=== Begin Enclosure ===
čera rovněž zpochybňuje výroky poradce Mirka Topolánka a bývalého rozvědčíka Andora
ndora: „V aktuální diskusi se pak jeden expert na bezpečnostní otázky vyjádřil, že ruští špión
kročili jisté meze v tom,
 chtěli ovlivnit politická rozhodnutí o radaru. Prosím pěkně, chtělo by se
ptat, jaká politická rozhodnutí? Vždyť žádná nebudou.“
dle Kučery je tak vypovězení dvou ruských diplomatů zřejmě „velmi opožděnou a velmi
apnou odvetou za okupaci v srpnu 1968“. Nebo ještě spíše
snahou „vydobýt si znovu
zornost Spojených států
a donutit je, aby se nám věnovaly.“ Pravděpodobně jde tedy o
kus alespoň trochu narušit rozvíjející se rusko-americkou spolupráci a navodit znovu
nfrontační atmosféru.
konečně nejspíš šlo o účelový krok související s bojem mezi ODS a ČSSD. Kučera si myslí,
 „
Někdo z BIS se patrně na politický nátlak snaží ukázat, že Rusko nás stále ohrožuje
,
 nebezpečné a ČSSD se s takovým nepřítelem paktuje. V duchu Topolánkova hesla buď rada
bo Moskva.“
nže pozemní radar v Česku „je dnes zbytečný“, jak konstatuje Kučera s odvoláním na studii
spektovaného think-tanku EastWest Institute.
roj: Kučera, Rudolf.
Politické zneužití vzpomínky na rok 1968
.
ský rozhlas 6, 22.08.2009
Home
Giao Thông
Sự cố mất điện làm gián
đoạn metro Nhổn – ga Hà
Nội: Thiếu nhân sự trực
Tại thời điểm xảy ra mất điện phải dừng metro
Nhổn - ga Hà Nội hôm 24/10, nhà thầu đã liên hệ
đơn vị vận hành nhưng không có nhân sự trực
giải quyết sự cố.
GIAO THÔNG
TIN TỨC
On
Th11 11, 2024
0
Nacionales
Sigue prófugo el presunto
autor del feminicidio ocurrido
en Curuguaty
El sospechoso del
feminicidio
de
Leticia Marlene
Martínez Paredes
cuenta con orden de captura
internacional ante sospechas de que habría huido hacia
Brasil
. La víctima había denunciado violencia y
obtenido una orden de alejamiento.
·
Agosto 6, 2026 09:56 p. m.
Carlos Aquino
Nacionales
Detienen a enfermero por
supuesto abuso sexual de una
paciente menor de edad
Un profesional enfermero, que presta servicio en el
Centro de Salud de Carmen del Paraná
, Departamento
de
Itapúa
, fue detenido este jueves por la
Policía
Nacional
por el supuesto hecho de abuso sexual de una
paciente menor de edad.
=== End Enclosure ===
■ **ACTIVITY**: Set down every line of the items above word for word, keeping each line break and all spelling and punctuation unchanged.

■ **TASK OUTPUT**:
čera rovněž zpochybňuje výroky poradce Mirka Topolánka a bývalého rozvědčíka Andora
ndora: „V aktuální diskusi se pak jeden expert na bezpečnostní otázky vyjádřil, že ruští špión
kročili jisté meze v tom,
 chtěli ovlivnit politická rozhodnutí o radaru. Prosím pěkně, chtělo by se
ptat, jaká politická rozhodnutí? Vždyť žádná nebudou.“
dle Kučery je tak vypovězení dvou ruských diplomatů zřejmě „velmi opožděnou a velmi
apnou odvetou za okupaci v srpnu 1968“. Nebo ještě spíše
snahou „vydobýt si znovu
zornost Spojených států
a donutit je, aby se nám věnovaly.“ Pravděpodobně jde tedy o
kus alespoň trochu narušit rozvíjející se rusko-americkou spolupráci a navodit znovu
nfrontační atmosféru.
konečně nejspíš šlo o účelový krok související s bojem mezi ODS a ČSSD. Kučera si myslí,
 „
Někdo z BIS se patrně na politický nátlak snaží ukázat, že Rusko nás stále ohrožuje
,
 nebezpečné a ČSSD se s takovým nepřítelem paktuje. V duchu Topolánkova hesla buď rada
bo Moskva.“
nže pozemní radar v Česku „je dnes zbytečný“, jak konstatuje Kučera s odvoláním na studii
spektovaného think-tanku EastWest Institute.
roj: Kučera, Rudolf.
Politické zneužití vzpomínky na rok 1968
.
ský rozhlas 6, 22.08.2009
Home
Giao Thông
Sự cố mất điện làm gián
đoạn metro Nhổn – ga Hà
Nội: Thiếu nhân sự trực
Tại thời điểm xảy ra mất điện phải dừng metro
Nhổn - ga Hà Nội hôm 24/10, nhà thầu đã liên hệ
đơn vị vận hành nhưng không có nhân sự trực
giải quyết sự cố.
GIAO THÔNG
TIN TỨC
On
Th11 11, 2024
0
Nacionales
Sigue prófugo el presunto
autor del feminicidio ocurrido
en Curuguaty
El sospechoso del
feminicidio
de
Leticia Marlene
Martínez Paredes
cuenta con orden de captura
internacional ante sospechas de que habría huido hacia
Brasil
. La víctima había denunciado violencia y
obtenido una orden de alejamiento.
·
Agosto 6, 2026 09:56 p. m.
Carlos Aquino
Nacionales
Detienen a enfermero por
supuesto abuso sexual de una
paciente menor de edad
Un profesional enfermero, que presta servicio en el
Centro de Salud de Carmen del Paraná
, Departamento
de
Itapúa
, fue detenido este jueves por la
Policía
Nacional
por el supuesto hecho de abuso sexual de una
paciente menor de edad.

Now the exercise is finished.